Если вернуться к обсуждаемой нами проблеме, то из всего сказанного выясняется, в-третьих, что попытка разрешения теоретически установленных антиномий, которую предпринимает критическая философия, поворачиваясь к практической сфере, не снимает, а увековечивает эти антиномии[199]. Ибо подобно тому как объективная необходимость вопреки всей рациональности и закономерности ее проявлений несет на себе несмываемую печать случайности, поскольку ее материальный субстрат остается трансцендентным, точно так же свобода субъекта, которую нужно спасти таким образом, будучи пустой свободой, не способна уклониться от бездны фатализма. В начале своей «Трансцендентальной логики» Кант делает программное заявление: «Мысли без содержания пусты, созерцания без понятий слепы»[200]. Однако данное требование о взаимопроникновении формы и содержания «Критика чистого разума» в состоянии выполнить лишь в качестве методологической программы; это значит, что для каждой из разделенных сфер нужно показать такой пункт, где должно  начинаться действительное взаимопроникновение формы и содержания, где оно могло бы начаться, если бы их [сфер] формальная рациональность допускала  нечто большее, нежели формально-калькуляционное предвидение формальных возможностей.
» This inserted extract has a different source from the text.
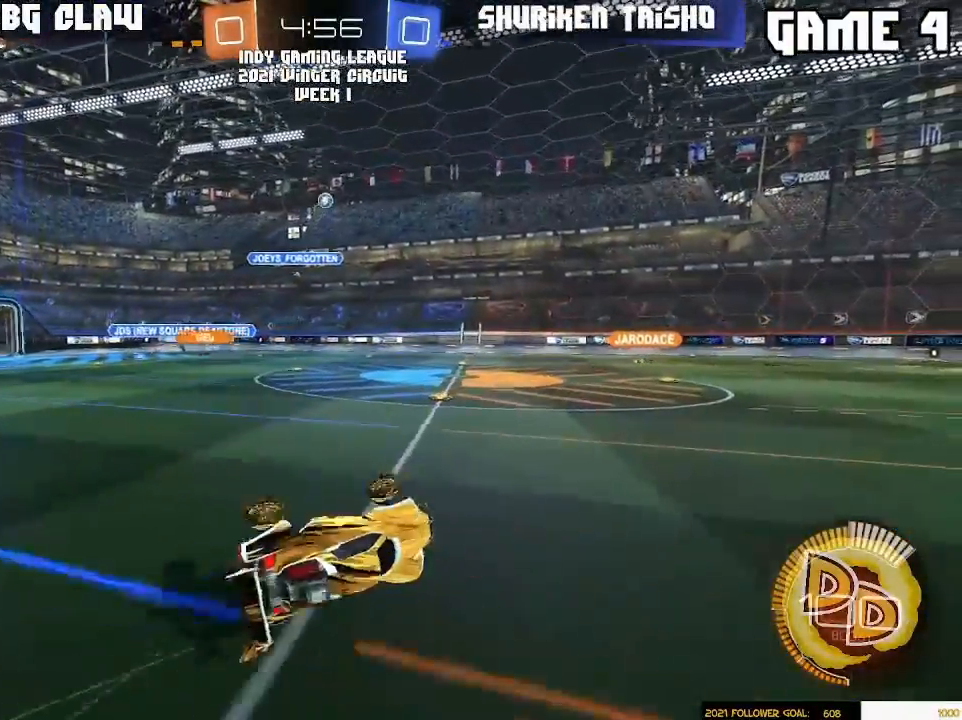
{"dt_ms": 500, "buttons": [], "left_stick": "right", "right_stick": "center", "events": [[100, "L1", "up"], [217, "left_stick", "center"], [450, "left_stick", "right"]]}
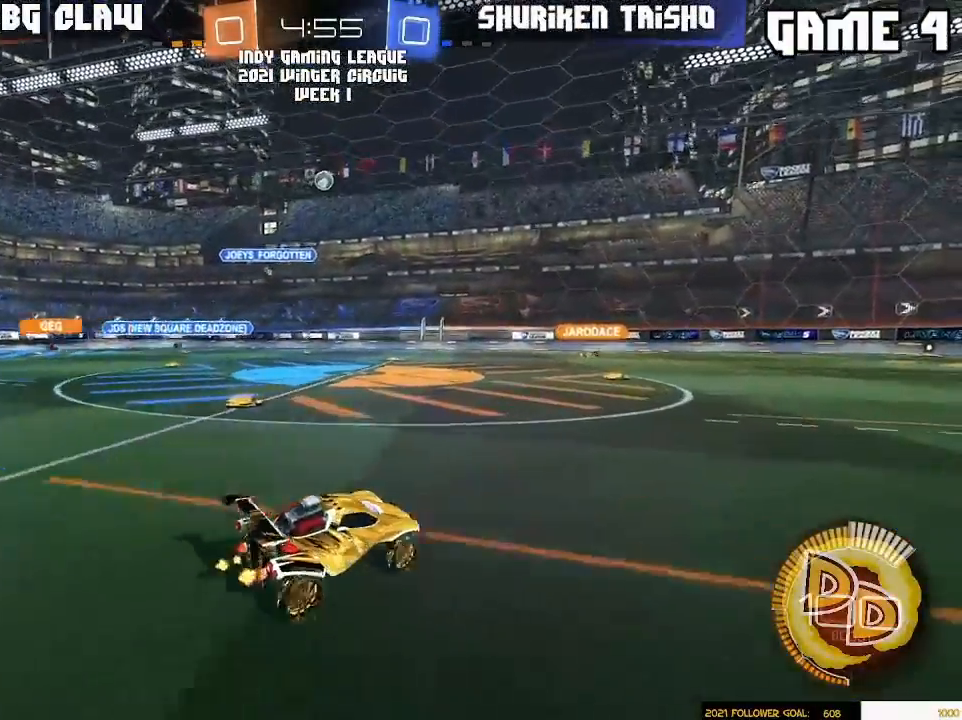
{"dt_ms": 500, "buttons": [], "left_stick": "left", "right_stick": "center", "events": [[333, "left_stick", "center"], [383, "left_stick", "left"]]}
Свобода не способна ни прорвать чувственную необходимость системы познания, бездушность фаталистических законов природы, ни придать им некий смысл; а доставляемые познающим разумом содержания, познанный им мир точно так же не в состоянии наполнить живой жизнью чисто формальные определения свободы.

 

Невозможность постичь, «породить» связь между формой и содержанием как конкретную связь, а не как подкладку [Unterlage] под чисто формальную калькуляцию ведет к неразрешимой дилемме свободы и необходимости, волюнтаризма и фатализма. «Вечная», «железная» закономерность природного процесса и сугубо внутренняя свобода индивидуальной нравственной практики в конце «Критики практического разума» выступают как несовместимо разделенные, но одновременно в этой их разделенности неустранимо данные основания человеческого существования[201]. Философское величие Канта заключается в том, что в обоих случаях он, — вместо затушевывания неразрешимости проблемы при помощи ее произвольно догматического решения, каким бы оно ни было, — резко и жестко сформулировал эту неразрешимость.

 

3.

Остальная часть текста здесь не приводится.